In the case of humans, we are uniquely capable of rendering the entire planet unfit for our own continued existence. No other animal is capable of this action. One of the current controversies that is potentially capable of making the world unfit for human habitation (although we are a long way from that just now) is global warming due to burning fossil fuels which returns CO2 back to the atmosphere that was trapped there during much warmer periods in Earth’s geological past. This excess CO2, if allowed to build up with no attempt to control it, will eventually reach the point where very drastic changes to our temperature regime can occur. Large temperature increases would be accompanied by many adverse effects including rising sea levels sufficient to drown most coastal infrastructure and force the migration of millions of people, ocean acidification sufficient to interfere with productive ecosystems, and loss of or contamination of fresh water sources affecting nearly a billion people, to name but a few.

I have treated global warming in some detail in other blogs (here and here and here), so I won’t repeat it here, but this is another area of controversy in which many people do not believe the effect is occurring, or if it is occurring that people are not to blame, so there is nothing we can do about it. As in all controversy, people are entitled to their opinions, but nature doesn’t really care about your opinions if they are incorrect. Many who are not trained as scientists see fit to argue that the science is not correct or that the scientists are are all dishonest people and involved in a huge hoax.

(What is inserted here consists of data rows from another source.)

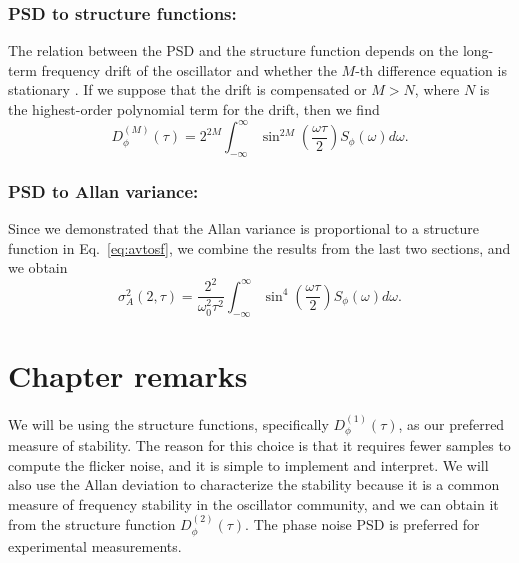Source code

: \subsubsection*{PSD to structure functions:}
%
The relation between the PSD and the structure function depends on the long-term frequency drift of the oscillator and whether the $M$-th difference equation is stationary \cite{Lindsey1976}. If we suppose that the drift is compensated or $M > N$, where $N$ is the highest-order polynomial term for the drift, then we find
%
\begin{equation}
	D_\phi^{(M)}(\tau) = 2^{2M}\int_{-\infty}^{\infty} \sin^{2M}\left( \frac{\omega\tau}{2}\right) S_\phi(\omega) d\omega.
\end{equation}

\subsubsection*{PSD to Allan variance:}
%
Since we demonstrated that the Allan variance is proportional to a structure function in Eq.~\ref{eq:avtosf}, we combine the results from the last two sections, and we obtain
%
\begin{equation}
\sigma_A^2(2,\tau) = \frac{2^2}{\omega_0^2\tau^2} \int_{-\infty}^{\infty} \sin^4\left( \frac{\omega\tau}{2} \right) S_\phi(\omega) d\omega.
\end{equation}

\section{Chapter remarks} \label{sec:2conc}
%
We will be using the structure functions, specifically $D^{(1)}_\phi(\tau)$, as our preferred measure of stability. The reason for this choice is that it requires fewer samples to compute the flicker noise, and it is simple to implement and interpret. We will also use the Allan deviation to characterize the stability because it is a common measure of frequency stability in the oscillator community, and we can obtain it from the structure function $D_\phi^{(2)}(\tau)$. The phase noise PSD is preferred for experimental measurements.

The interesting point of discussing gravity, evolution, and global warming, is that all are facts, and all have theories. Gravitational theory so far does not interfere with belief systems, so is not controversial. By contrast, evolution, fact and theory, undermines the concept of human uniqueness, and is controversial because it directly interferes with the consequences of the belief system. Global warming flies in the face of the belief in many regions of the world that people have the right to dominate nature and use natural resources as they see fit to support as many people as are present in the world or who come unchecked in the future. Thus global warming as fact and theory is also controversial.

Transcending Controversy

If there is a unique aspect to humankind, it may be that they are uniquely capable of knowing the limits of nature. Controversy carried out in a manner that understands the limits of nature is good. Controversy carried out in a manner that ignores or denies the limits of nature is not good. The choice to ignore or respect nature’s limits is also uniquely human. If the limits of nature are ignored, humankind will likely also be unique in having modified the planet to exclude themselves from it, and knowingly drive themselves to extinction. On the other hand, I like to think that everyone will ultimately choose to acknowledge the limits of nature and bring the belief systems into synch in time to be the good stewards of earth that humans should be.

4 thoughts on “Controversy: Distinguishing Fact, Theory, and Belief

  1. Global warming is not a fact . Pure populist speculation . Do your research and you’ll find plenty scientific peer reviewed papers stating the earth is cooling . Plenty scientists also are aware of geoenginering ( chemtrails ) and their effect in climate .. that is deliberate . You write like know it all .. but you’ve shown your just following the most shouted about opinions as if that makes them facts ?

    • What did you say your qualifications were? The last five years have been the warmest on record since the early 1700s. There is no trend to a cooler Earth that is showing up in the actual thermometer readings. The natural cooling that “should” be happening has been overwhelmed by the emissions of greenhouse gases from human activities, that have resulted in the observed warming of the planet surface.